**Description of the task**
Starting with the line that contains "of human lymphoma" and stopping after the line that contains "breast cancer stained", copy the entries below exactly. Include nothing else.

**Source information**
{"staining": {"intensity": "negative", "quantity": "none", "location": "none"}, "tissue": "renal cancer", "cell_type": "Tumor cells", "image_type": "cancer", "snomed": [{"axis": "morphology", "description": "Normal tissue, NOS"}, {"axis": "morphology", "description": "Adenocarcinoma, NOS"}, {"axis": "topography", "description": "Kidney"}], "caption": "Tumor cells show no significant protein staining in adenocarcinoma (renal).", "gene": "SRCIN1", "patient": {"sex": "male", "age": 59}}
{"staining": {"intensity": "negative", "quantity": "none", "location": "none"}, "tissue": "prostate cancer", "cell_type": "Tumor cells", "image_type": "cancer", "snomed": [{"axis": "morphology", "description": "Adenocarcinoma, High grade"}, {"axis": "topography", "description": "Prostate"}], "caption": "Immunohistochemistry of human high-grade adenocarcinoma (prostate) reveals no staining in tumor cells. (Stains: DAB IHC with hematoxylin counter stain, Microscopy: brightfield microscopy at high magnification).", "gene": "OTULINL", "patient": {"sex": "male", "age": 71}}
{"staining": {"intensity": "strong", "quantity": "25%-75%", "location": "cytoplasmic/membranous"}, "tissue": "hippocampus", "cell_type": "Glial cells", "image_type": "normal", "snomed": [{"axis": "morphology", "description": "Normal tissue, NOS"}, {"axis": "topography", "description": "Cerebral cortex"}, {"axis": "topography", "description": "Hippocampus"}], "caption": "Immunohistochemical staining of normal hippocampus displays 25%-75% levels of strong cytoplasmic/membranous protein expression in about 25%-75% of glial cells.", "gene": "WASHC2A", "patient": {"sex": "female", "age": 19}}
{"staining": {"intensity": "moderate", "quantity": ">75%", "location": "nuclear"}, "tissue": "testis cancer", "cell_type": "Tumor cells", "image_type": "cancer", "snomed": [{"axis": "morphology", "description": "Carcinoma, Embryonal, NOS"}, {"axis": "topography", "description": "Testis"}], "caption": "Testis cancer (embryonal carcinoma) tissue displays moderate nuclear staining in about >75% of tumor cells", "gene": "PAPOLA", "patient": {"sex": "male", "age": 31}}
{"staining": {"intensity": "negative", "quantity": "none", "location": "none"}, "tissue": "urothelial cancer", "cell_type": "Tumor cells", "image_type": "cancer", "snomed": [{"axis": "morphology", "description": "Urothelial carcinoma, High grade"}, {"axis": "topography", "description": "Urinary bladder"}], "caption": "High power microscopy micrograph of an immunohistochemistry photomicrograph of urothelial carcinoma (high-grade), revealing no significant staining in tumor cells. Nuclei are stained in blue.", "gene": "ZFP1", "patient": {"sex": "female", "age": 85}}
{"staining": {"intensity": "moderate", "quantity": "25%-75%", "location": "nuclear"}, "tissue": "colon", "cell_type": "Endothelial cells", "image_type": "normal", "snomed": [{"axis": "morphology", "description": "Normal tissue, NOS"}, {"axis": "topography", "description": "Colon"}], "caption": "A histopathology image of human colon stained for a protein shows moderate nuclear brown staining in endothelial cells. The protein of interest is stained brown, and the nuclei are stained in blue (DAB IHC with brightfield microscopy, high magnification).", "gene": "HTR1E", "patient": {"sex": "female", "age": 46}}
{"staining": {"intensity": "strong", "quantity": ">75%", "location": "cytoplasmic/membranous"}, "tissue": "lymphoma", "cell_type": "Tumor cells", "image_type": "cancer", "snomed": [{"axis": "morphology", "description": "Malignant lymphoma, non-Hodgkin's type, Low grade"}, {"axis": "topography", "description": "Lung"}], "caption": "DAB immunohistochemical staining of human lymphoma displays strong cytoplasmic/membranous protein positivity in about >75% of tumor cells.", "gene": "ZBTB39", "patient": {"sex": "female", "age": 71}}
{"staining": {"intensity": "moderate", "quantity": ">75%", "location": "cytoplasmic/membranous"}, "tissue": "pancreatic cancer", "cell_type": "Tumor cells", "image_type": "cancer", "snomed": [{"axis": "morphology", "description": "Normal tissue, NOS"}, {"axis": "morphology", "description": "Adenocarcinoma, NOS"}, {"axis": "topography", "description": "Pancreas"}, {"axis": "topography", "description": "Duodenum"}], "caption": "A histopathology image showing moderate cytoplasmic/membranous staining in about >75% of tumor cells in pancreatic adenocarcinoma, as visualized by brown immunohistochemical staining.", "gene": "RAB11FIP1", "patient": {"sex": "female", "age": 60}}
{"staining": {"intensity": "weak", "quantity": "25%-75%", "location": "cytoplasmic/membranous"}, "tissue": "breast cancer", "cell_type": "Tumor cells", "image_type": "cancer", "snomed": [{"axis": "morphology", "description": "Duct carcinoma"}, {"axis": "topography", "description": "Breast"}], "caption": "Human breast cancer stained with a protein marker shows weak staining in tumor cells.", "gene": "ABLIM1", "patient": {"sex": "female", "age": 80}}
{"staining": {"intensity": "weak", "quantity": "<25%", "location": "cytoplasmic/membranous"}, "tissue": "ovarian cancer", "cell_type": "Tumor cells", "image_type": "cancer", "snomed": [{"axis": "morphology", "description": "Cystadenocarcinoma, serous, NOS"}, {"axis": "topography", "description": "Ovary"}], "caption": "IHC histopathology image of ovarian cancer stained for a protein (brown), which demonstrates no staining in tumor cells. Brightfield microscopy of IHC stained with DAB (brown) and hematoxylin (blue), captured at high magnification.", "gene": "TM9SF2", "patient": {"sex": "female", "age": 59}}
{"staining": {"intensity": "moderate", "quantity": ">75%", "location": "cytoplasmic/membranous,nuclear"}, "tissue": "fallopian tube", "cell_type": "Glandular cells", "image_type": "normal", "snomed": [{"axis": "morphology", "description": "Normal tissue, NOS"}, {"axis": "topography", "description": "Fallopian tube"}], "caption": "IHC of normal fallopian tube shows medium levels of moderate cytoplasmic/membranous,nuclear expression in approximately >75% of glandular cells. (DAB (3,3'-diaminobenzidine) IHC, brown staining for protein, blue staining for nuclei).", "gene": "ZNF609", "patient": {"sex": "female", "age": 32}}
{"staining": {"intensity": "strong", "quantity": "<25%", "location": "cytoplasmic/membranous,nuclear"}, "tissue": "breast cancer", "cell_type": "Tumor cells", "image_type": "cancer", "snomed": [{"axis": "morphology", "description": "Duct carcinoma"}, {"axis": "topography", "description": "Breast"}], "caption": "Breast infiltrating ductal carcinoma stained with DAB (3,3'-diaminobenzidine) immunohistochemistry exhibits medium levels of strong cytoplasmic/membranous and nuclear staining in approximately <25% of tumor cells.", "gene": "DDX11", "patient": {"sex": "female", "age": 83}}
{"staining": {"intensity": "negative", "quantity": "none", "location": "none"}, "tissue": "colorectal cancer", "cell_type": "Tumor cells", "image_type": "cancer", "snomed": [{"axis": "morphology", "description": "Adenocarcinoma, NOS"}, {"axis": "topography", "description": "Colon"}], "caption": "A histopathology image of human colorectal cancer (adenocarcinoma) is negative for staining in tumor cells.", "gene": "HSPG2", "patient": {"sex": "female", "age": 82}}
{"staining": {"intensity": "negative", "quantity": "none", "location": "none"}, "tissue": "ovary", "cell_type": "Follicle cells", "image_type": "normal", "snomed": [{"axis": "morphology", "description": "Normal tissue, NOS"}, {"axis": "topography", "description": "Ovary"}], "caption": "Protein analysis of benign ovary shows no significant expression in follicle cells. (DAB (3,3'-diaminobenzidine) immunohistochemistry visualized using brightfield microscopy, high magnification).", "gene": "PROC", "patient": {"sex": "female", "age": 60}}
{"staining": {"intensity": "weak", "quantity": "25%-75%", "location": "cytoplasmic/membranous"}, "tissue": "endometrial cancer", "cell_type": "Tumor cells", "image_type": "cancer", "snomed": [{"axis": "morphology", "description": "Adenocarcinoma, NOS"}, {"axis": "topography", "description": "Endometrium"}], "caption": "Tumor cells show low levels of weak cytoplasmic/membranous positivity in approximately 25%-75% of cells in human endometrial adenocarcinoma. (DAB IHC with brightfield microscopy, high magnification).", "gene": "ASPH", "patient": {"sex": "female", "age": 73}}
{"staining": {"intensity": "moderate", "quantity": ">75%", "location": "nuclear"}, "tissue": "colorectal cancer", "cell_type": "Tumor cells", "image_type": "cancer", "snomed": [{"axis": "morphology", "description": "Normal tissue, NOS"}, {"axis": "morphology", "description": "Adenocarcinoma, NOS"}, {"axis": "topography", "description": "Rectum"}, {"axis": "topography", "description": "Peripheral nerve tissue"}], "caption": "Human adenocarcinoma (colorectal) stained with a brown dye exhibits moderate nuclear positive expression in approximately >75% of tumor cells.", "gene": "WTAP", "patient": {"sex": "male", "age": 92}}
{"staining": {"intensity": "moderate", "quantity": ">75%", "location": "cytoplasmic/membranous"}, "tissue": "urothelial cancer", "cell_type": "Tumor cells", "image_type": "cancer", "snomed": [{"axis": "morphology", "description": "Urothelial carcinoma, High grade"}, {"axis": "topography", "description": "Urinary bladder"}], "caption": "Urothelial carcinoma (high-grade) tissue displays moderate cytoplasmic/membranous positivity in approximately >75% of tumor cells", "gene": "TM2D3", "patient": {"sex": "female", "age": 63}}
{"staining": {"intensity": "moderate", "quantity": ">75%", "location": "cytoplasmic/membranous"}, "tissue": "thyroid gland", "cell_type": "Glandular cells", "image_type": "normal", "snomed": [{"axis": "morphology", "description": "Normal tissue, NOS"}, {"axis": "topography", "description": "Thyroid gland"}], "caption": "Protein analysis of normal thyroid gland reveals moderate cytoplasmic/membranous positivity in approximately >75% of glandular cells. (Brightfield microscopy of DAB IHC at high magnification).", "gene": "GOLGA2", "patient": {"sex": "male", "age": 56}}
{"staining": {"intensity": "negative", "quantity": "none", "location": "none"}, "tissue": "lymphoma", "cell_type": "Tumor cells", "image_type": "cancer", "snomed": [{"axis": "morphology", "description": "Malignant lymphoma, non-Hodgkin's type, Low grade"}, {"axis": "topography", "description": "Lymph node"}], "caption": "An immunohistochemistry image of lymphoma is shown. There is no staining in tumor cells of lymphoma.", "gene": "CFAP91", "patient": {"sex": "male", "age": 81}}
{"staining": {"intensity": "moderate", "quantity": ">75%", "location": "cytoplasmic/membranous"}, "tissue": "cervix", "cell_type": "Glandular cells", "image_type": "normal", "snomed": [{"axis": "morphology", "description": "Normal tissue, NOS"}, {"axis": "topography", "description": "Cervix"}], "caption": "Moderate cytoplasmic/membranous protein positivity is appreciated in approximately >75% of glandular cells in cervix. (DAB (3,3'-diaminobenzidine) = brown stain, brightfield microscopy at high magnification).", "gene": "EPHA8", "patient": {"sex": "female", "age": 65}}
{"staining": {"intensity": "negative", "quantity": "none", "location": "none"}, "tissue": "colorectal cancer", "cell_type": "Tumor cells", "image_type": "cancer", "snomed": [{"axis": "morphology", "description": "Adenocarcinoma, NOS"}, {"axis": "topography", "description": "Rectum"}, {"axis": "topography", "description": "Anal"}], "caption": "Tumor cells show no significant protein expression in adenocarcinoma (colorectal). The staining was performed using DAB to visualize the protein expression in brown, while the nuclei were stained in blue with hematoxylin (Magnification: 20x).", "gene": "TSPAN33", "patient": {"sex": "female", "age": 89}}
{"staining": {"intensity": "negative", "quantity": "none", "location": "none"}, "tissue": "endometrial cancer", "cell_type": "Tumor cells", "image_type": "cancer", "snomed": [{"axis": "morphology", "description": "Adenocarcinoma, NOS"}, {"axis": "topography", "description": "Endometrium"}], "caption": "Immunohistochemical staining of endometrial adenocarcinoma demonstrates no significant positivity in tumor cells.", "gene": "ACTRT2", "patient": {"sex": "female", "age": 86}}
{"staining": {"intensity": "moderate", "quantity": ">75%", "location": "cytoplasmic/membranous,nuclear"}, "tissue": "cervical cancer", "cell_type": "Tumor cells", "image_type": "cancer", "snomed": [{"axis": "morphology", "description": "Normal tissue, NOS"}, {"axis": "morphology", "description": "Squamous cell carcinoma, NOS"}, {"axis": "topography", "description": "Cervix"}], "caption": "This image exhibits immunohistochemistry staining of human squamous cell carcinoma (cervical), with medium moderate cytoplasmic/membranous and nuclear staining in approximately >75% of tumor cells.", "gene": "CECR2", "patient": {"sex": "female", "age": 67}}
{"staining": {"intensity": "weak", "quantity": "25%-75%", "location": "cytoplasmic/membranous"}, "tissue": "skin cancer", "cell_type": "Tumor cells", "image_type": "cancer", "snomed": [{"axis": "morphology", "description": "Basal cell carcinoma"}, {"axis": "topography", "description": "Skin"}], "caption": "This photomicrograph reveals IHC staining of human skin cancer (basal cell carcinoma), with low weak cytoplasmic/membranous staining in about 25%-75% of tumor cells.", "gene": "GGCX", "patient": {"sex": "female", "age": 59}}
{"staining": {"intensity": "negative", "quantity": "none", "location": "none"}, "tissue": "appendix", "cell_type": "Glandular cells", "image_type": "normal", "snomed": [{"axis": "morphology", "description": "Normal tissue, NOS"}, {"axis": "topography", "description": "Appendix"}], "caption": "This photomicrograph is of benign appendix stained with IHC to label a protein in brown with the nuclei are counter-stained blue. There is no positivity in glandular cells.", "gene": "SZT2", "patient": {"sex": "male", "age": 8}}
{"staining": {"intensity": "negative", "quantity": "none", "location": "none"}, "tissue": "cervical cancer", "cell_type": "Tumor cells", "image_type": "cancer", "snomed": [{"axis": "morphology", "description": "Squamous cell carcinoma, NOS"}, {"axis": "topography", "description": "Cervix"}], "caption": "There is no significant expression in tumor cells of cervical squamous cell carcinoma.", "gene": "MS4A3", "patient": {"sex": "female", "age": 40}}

**Solution for this problem**
{"staining": {"intensity": "strong", "quantity": ">75%", "location": "cytoplasmic/membranous"}, "tissue": "lymphoma", "cell_type": "Tumor cells", "image_type": "cancer", "snomed": [{"axis": "morphology", "description": "Malignant lymphoma, non-Hodgkin's type, Low grade"}, {"axis": "topography", "description": "Lung"}], "caption": "DAB immunohistochemical staining of human lymphoma displays strong cytoplasmic/membranous protein positivity in about >75% of tumor cells.", "gene": "ZBTB39", "patient": {"sex": "female", "age": 71}}
{"staining": {"intensity": "moderate", "quantity": ">75%", "location": "cytoplasmic/membranous"}, "tissue": "pancreatic cancer", "cell_type": "Tumor cells", "image_type": "cancer", "snomed": [{"axis": "morphology", "description": "Normal tissue, NOS"}, {"axis": "morphology", "description": "Adenocarcinoma, NOS"}, {"axis": "topography", "description": "Pancreas"}, {"axis": "topography", "description": "Duodenum"}], "caption": "A histopathology image showing moderate cytoplasmic/membranous staining in about >75% of tumor cells in pancreatic adenocarcinoma, as visualized by brown immunohistochemical staining.", "gene": "RAB11FIP1", "patient": {"sex": "female", "age": 60}}
{"staining": {"intensity": "weak", "quantity": "25%-75%", "location": "cytoplasmic/membranous"}, "tissue": "breast cancer", "cell_type": "Tumor cells", "image_type": "cancer", "snomed": [{"axis": "morphology", "description": "Duct carcinoma"}, {"axis": "topography", "description": "Breast"}], "caption": "Human breast cancer stained with a protein marker shows weak staining in tumor cells.", "gene": "ABLIM1", "patient": {"sex": "female", "age": 80}}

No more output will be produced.